January has ended and so goes the “January Effect.” More on that in a moment, but, in the meantime, February is here and the market, although still edgy, seems to have lost a little of its panic, as has oil prices.

  • Crude oil finally hit the 43 handle and came within cents of our long standing Fibonacci target. In doing so there was massive short covering on Friday which finally sparks hope there will be a bottom.

Okay, so let me deal with the ubiquitous and never-ending superstitious aspect of the market. First, I need to say that it strikes me as odd that something so important to so many people and something filled with so many highly educated and intelligent people can still run with ideas that are clearly not rational or logical.

  • Unlike this year’s Super Bowl, U.S. stock market performance has essentially followed the same script as last year thus far. Back in 2014, stocks fell around 4% in January, raising fears that the prolonged uptrend was finally be coming to an end.

The above is an example of what I speak. Aside from any last minute screw-ups (think Super pass from the 2-yard line with the Super Bowl on the line), the market will always do what it does – freak out, not freak out, all the while always seeking balance. True, it can panic, which is irrational, but it can also move because of perceived ideas, which is not logical. For example, take the January Effect.  

  • Many of us know the “January Effect” — also referred to as the “January Barometer”— as the belief that equity market performance in the month of January will predict how the market will perform throughout the year.

Here we are, once again, in February and the breathless media is all over the January Effect and the only reason it can get away with that nonsense is there are “analysts” out there feeding the talking heads with the idea that somehow there is validity to the idea that there really is a January Effect.
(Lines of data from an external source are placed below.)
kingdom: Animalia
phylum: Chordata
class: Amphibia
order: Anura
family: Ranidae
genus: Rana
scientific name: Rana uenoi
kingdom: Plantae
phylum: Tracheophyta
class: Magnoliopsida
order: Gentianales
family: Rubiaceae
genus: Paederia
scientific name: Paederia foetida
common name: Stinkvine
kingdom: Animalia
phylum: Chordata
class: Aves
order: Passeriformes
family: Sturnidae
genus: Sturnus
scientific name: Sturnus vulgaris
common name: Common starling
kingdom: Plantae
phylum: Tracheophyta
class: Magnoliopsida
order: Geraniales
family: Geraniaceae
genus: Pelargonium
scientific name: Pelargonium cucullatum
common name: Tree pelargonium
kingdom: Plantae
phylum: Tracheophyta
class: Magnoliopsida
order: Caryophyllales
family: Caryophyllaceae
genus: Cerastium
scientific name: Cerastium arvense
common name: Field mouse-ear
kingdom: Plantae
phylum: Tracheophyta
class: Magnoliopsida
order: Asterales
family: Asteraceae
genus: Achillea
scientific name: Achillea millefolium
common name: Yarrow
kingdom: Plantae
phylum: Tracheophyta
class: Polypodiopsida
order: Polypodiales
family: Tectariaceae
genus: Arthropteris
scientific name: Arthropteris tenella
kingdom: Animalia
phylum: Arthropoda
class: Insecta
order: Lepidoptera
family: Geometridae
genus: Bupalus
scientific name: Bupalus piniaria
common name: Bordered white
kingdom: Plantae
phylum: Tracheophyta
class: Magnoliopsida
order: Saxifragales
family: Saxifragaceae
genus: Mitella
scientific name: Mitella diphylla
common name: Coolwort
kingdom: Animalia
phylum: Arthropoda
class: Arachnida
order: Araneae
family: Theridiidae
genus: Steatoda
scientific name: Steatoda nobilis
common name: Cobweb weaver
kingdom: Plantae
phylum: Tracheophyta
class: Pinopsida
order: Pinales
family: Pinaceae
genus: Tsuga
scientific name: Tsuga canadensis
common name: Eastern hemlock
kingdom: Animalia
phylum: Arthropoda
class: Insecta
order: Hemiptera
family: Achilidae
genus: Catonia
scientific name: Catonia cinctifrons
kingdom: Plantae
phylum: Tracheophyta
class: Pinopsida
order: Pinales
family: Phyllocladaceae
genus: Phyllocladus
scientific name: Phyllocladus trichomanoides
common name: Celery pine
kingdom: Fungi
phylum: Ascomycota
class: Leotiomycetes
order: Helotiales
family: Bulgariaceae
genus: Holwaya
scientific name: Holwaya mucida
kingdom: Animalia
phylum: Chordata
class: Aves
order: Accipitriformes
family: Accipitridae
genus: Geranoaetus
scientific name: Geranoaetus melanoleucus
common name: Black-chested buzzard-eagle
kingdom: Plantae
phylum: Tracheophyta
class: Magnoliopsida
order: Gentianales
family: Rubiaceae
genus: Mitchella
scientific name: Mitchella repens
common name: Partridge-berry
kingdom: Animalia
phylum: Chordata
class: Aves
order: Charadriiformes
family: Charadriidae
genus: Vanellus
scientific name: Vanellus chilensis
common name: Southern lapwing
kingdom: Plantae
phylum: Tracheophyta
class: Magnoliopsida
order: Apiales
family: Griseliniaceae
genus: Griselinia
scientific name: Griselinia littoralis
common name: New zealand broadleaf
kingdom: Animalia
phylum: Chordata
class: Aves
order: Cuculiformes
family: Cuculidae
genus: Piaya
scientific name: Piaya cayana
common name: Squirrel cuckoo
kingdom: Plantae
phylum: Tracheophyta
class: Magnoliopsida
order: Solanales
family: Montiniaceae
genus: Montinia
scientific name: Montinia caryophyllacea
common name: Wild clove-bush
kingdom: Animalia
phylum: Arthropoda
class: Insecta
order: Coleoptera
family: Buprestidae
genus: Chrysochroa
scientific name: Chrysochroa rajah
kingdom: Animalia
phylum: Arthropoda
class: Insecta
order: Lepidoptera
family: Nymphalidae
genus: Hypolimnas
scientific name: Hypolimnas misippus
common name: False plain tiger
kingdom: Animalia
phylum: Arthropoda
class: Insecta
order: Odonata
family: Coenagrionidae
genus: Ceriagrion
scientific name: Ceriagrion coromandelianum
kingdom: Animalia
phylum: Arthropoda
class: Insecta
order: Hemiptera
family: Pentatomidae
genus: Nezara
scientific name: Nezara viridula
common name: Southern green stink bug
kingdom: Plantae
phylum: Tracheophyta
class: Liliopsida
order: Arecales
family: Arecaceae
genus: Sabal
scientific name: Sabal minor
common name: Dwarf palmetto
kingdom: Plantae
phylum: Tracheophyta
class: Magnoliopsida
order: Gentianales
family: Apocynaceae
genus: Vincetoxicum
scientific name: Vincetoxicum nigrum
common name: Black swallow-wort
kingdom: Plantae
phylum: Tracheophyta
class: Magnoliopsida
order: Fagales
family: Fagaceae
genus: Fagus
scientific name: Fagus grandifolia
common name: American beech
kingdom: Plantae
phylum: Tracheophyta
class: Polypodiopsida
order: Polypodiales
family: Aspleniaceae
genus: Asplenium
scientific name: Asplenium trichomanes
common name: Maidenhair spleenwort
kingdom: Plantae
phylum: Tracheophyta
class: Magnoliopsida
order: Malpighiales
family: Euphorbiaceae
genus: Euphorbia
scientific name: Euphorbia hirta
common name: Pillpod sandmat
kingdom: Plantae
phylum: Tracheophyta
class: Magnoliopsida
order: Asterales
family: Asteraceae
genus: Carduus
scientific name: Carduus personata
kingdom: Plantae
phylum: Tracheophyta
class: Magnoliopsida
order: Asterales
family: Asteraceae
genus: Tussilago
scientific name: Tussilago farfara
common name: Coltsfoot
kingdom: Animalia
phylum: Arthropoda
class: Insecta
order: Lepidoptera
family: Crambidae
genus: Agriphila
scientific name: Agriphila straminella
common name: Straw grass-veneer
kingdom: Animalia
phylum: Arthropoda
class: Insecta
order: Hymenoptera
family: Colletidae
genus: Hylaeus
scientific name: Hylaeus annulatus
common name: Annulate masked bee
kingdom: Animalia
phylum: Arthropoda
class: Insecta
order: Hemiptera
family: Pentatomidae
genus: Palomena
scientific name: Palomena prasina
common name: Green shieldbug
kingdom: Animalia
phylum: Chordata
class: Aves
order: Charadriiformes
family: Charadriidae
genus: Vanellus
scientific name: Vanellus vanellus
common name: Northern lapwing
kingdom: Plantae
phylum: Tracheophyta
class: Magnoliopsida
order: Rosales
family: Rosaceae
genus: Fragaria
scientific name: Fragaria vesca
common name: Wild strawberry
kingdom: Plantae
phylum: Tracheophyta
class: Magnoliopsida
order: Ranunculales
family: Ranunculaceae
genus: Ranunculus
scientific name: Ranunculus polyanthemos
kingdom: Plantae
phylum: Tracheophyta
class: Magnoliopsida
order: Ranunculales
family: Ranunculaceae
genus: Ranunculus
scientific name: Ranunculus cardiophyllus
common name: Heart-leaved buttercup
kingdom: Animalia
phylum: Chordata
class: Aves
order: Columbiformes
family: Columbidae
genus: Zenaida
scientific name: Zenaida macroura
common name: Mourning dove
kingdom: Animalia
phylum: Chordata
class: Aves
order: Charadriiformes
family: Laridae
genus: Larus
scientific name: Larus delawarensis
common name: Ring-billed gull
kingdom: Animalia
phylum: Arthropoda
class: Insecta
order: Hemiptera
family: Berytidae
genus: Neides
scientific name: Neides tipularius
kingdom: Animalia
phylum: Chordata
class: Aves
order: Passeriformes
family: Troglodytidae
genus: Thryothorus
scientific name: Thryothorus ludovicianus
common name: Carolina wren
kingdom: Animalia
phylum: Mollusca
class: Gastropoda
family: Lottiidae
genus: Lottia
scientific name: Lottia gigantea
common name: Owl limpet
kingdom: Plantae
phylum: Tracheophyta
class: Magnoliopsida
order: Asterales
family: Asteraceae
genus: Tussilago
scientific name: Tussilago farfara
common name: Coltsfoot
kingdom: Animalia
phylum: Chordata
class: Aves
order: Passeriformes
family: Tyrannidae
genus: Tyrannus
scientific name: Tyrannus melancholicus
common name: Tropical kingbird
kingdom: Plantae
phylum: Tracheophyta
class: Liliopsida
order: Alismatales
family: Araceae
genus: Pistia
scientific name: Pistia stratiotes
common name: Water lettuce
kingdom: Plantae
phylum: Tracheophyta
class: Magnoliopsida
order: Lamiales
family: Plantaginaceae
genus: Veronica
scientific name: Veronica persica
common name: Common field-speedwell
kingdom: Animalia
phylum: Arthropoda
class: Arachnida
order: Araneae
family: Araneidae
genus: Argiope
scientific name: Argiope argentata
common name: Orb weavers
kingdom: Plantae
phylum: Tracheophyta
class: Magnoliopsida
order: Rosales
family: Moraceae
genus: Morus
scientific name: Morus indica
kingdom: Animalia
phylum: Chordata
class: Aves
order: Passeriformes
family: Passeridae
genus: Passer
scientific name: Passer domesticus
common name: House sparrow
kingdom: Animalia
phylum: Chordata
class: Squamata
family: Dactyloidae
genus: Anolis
  • This year, traders are once again fearful that January’s 3.5% pullback may portend darker times ahead for U.S. stocks. The media has latched on to stories about the bearish implications of the so-called “January Effect” (the idea that the stock market’s performance in January can foreshadow the full-year performance), despite the fact that stocks have actually moved higher over the final 11 months of the year five of the last six times that we’ve seen a down close in January.

Unless the oft-revised US economic fundamentals take a turn for the worse this year, it appears the January Effect will again be nothing more than chum for the feeding frenzy the breathless media creates when it latches on to the superstitious dribble that is always present in an industry filled with really smart people.

As to oil prices, well, make no mistake in this moment, the current bump is about short covering. Does this mean the oil market has found a bottom? Possibly, but consider this, There is still an inventory surplus of some 2-million barrels and demand has bottomed out, even if oil prices have not. So, maybe speculators can drive the price up, but, fundamentally, nothing has really changed. Despite the recent loss of more than a few small oil producers in the US, the war still goes on. We still have ways to go before we declare a winner.